** BEGIN DOCUMENT **

[Date Prev][Date Next] [Thread Prev][Thread Next] [Date Index] [Thread Index]

Re: categorising installation reports



Joey Hess wrote:
> We have over 150 uncategorised installation reports now, and until
> they're processed, we can't really know what the worst problems are in
> beta 2. So I declare the next week to be installation report processing
> week. If you have some spare time anytime this week, process a couple of
> installation reports. Goal for next Friday is to process all
> installation reports reported in the past 30 days. If ten of us do five
> reports each this week, we should get within sight of this goal.
> 
> So far only a few people have been working on this, so to help others
> get up to speed on it, I have written a document explaining the process,
> and the information you need to know to effectively process an
> installation report. I've attached it to this mail and it's also
> doc/installation-reports.txt in CVS. After it's been commented on here,
> I plan to post a larger call for help to debian-devel-announce,
> including a link to the document (as well as the rest of our TODO list
> and so on).

Unsuprisingly, I forgot the attachment...

-- 
see shy jo
Dealing with d-i installation reports
=====================================

Debian-Installer has a large number of installation reports in the BTS.
These are very valuable to us, since they're our only way of knowing how
well d-i is doing on widely varied hardware, operated by users who are not
intimatly familiar with d-i. But after each beta release of the installer,
we get more installation reports than our limited manpower can easily deal
with.

** END DOCUMENT **
** BEGIN STORED DATA **

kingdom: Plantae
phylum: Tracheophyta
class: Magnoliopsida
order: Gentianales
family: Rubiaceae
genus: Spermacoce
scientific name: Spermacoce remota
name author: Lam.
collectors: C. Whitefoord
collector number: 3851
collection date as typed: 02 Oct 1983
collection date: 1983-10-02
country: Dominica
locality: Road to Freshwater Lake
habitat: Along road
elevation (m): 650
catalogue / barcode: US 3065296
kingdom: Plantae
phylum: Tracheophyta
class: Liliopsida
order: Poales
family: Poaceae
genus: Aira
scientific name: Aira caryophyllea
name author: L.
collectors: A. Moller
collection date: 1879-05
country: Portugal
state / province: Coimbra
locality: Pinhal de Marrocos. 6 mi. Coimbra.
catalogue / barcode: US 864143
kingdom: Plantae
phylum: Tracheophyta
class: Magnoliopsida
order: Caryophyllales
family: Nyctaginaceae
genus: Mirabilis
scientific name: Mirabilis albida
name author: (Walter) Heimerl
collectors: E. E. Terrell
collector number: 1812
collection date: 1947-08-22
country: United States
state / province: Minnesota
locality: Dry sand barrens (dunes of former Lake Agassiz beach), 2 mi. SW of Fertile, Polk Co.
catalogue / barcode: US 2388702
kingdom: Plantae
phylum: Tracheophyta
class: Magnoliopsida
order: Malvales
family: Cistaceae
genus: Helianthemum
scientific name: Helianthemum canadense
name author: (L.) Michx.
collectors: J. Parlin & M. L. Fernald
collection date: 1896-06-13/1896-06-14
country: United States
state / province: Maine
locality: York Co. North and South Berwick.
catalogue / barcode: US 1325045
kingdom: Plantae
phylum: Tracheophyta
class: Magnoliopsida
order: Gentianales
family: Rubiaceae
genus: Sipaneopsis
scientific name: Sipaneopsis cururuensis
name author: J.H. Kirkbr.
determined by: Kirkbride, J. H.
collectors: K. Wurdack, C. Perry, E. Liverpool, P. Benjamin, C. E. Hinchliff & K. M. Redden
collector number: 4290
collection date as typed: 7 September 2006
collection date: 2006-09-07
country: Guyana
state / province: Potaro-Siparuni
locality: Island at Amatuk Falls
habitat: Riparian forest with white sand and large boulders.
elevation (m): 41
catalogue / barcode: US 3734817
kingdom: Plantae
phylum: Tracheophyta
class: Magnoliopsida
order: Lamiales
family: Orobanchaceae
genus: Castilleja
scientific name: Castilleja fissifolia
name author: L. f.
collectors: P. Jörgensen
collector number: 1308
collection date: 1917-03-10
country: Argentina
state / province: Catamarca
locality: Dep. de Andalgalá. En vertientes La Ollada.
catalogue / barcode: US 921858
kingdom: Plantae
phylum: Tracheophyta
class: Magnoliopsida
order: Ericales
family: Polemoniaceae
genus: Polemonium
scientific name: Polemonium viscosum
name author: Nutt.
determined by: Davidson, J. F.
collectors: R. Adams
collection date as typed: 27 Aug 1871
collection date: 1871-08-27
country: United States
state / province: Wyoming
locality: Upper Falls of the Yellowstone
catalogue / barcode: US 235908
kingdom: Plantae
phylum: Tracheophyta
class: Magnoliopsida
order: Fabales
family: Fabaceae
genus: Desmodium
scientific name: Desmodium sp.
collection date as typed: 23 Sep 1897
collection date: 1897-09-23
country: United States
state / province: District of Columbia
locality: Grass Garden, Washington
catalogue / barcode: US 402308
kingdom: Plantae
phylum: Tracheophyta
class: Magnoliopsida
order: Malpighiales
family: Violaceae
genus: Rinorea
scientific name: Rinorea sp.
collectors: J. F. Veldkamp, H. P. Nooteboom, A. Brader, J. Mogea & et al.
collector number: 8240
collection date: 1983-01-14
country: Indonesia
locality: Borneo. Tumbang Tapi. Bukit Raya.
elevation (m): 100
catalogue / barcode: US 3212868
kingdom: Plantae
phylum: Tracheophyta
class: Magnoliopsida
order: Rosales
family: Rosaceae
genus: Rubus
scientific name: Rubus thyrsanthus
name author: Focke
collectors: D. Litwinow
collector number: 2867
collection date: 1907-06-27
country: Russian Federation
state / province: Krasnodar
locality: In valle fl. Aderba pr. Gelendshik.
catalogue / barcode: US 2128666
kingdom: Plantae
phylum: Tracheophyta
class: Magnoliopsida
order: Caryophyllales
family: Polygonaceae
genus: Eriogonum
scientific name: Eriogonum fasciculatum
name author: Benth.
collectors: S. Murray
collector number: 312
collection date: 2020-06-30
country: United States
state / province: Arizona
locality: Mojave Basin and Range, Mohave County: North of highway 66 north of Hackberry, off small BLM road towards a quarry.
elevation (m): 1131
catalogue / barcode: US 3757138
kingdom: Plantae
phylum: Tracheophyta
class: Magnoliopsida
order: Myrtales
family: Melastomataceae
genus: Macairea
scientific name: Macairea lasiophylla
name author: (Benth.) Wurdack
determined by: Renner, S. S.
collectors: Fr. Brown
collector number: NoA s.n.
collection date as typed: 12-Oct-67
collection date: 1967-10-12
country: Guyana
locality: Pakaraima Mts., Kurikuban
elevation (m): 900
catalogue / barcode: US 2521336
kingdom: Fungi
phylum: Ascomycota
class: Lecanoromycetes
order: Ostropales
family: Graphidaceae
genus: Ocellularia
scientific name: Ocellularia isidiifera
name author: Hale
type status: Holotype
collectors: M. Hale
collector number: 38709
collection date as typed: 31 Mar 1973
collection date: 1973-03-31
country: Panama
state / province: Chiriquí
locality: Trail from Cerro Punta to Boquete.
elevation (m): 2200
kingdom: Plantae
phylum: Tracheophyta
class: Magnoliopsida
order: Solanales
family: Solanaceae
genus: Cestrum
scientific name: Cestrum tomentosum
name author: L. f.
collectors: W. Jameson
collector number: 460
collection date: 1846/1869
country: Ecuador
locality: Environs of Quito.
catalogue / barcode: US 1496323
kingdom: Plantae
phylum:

** END STORED DATA **

### WHAT TO WORK ON
1 – List each number that appears in digits in the installation reports thread.
2 – Carry the installation reports thread forward from its last sentence.

### FINAL ANSWERS
1 – 150, 2 (in "beta 2"), 30

2 –
This document is aimed at getting a Debian developer who is not
familiar with d-i up to the point where you can help us process and
categorise our install reports. Along the way, you should learn a lot more
about d-i.

It would be a good idea to go check out our web site
(http://www.debian.org/devel/debian-installer), read the
INSTALLATION-HOWTO, and do a test install to a spare swap partition or
machine, to get a feel for what d-i looks like, and what a user sees before
filing an installation report. You might want to file your own installation
report summarising your experiences, too.


The BTS
-------

All of our install reports should be under the "installation-reports"
pseudo-package in the BTS, although sometimes they are miscategorised in
other places (like under "installation"). As with any report, the users
often get the severity wrong; just because d-i breaks on their machine does
not really warrent a grave severity installation report.

The more current, interesting, and easier to deal with reports are at the
end of the list of normal severity reports. As you head back in time to the
beginning of the list, the versions of the installer become progressively
more broken, and our memories of the old bugs fainter.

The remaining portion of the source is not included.